In states like Michigan and Wisconsin, Trump’s message of bringing back lost jobs from overseas resonated with men there, who feared Hillary’s comments that she preferred “open borders.” And, as form IBD reporter Paul Sperry noted, Trump swept the coal states of Kentucky, West Virginia and Pennsylvania.

Speaking at a town-hall style form in March, this is what Hillary said: “We’re going to put a lot of coal miners and coal companies out of business.” For an individual who had such close proximity to one of the greatest communicators in US Political history – President Clinton – the words were shocking. And, Coal Country didn’t forget – or forgive.

The education divide played a critical role, too: Those with a high school diploma or just “some college” were strongly pro-Trump; those with college degrees (the “elite”), supported Hillary. Those lacking higher education turned overwhelmingly out to vote; their counterparts did so in fewer numbers.

While poll showed former Secretary of State Clinton having very high negatives among voters, Trump’s negatives were even higher. But as Fox News’ Martha McCallum reported on Tuesday night, exit polling showed that among those voters who said that neither candidate was qualified for the office of president, 69% voted for Trump.
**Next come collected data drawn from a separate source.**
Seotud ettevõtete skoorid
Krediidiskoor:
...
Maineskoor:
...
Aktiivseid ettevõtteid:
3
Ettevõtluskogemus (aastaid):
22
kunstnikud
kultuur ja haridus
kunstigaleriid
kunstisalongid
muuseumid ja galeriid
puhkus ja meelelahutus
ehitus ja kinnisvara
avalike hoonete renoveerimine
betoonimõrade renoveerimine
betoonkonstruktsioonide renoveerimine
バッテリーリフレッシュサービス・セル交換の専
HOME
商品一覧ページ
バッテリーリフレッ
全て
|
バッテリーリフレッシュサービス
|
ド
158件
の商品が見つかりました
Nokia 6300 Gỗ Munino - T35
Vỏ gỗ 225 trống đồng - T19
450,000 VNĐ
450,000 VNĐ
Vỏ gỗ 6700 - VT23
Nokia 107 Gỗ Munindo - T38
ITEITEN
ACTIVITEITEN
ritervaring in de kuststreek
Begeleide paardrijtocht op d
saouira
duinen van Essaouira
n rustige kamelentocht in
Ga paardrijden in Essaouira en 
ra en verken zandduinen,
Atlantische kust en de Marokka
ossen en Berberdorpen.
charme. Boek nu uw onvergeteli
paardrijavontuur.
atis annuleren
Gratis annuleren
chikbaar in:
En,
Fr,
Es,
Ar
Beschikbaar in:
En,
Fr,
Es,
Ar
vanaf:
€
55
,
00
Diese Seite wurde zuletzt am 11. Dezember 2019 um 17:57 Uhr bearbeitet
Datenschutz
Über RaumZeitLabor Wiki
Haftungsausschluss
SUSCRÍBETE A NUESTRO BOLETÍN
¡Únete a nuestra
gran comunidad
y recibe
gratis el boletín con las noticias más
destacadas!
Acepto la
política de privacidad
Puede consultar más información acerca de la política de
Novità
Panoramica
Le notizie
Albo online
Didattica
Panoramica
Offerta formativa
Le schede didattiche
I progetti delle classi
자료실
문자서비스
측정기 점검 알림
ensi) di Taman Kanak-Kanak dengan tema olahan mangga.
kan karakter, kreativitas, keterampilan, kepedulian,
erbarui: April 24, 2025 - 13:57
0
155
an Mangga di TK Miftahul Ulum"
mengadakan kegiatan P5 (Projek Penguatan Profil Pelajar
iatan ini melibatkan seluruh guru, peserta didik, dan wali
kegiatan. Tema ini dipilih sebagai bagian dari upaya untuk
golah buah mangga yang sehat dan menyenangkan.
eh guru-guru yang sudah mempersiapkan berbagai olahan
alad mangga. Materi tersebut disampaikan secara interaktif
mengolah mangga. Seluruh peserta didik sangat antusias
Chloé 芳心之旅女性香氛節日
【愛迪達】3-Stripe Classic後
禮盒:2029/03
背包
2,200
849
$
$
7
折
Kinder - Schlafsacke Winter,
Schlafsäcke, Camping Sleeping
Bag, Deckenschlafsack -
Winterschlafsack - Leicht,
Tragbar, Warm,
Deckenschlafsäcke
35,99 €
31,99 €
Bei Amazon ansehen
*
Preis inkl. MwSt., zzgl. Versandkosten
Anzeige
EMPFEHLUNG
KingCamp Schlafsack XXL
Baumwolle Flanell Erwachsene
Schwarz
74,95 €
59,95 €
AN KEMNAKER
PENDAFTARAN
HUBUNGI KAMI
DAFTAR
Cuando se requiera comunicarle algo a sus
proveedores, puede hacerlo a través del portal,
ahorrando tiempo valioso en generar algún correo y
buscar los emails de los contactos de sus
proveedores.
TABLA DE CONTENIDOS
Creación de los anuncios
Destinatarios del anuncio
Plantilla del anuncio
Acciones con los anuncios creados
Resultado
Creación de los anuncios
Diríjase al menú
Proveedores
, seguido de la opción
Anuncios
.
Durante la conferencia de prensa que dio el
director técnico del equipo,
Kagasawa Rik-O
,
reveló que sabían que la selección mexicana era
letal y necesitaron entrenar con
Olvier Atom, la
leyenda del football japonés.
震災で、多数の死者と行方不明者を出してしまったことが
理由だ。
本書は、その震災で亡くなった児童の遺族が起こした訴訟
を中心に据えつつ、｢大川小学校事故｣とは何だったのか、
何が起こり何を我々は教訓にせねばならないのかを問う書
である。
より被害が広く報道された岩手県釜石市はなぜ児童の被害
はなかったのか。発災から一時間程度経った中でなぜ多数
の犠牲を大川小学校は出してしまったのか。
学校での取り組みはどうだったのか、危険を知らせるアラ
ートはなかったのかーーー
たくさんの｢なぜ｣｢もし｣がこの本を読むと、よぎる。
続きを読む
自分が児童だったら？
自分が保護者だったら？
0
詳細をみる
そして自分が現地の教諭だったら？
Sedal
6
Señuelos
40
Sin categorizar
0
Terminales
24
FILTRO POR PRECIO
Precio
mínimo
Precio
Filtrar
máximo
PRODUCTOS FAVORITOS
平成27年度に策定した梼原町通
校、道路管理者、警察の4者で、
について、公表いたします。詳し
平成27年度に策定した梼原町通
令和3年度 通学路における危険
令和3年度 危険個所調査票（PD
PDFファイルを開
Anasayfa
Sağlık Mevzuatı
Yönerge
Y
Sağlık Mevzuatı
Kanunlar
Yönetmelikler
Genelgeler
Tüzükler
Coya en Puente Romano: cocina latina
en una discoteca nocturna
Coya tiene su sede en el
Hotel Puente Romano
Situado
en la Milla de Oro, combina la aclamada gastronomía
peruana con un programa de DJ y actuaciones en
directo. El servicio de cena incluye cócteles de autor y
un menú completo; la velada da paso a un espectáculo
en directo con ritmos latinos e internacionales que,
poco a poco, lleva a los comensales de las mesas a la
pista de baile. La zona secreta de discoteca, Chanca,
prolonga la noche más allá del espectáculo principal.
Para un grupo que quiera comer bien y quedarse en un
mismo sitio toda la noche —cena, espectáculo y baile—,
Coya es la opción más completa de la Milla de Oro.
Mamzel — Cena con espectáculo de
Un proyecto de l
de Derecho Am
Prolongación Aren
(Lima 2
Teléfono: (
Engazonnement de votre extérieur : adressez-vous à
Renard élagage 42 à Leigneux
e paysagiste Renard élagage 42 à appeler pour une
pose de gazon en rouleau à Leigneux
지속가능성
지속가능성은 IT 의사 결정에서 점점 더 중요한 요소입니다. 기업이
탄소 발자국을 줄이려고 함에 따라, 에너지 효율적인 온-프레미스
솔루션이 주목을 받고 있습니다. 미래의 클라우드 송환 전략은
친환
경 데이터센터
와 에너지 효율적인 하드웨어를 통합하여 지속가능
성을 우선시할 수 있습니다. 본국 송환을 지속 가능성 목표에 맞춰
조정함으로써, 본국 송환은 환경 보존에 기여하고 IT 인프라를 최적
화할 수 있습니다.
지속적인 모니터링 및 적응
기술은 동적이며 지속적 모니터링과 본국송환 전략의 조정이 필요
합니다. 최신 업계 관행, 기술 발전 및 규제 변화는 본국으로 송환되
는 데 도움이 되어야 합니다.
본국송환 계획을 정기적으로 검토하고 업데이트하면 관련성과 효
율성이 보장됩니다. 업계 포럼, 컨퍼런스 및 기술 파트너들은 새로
Among those who said neither candidate had the temperament to be president, 70% voted for Trump.

In the end, Clinton had been (perhaps rightly) in both camps the candidate of a corrupt party machine, a leader among the ruling elite with whom Main Street could neither relate nor trust — and who now will have wade through the debris of her failed campaign, her demoralized party, and face the fallout of her personal scandals with a new President who has promised prosecute her. There may be bad days yet ahead for former candidate Clinton.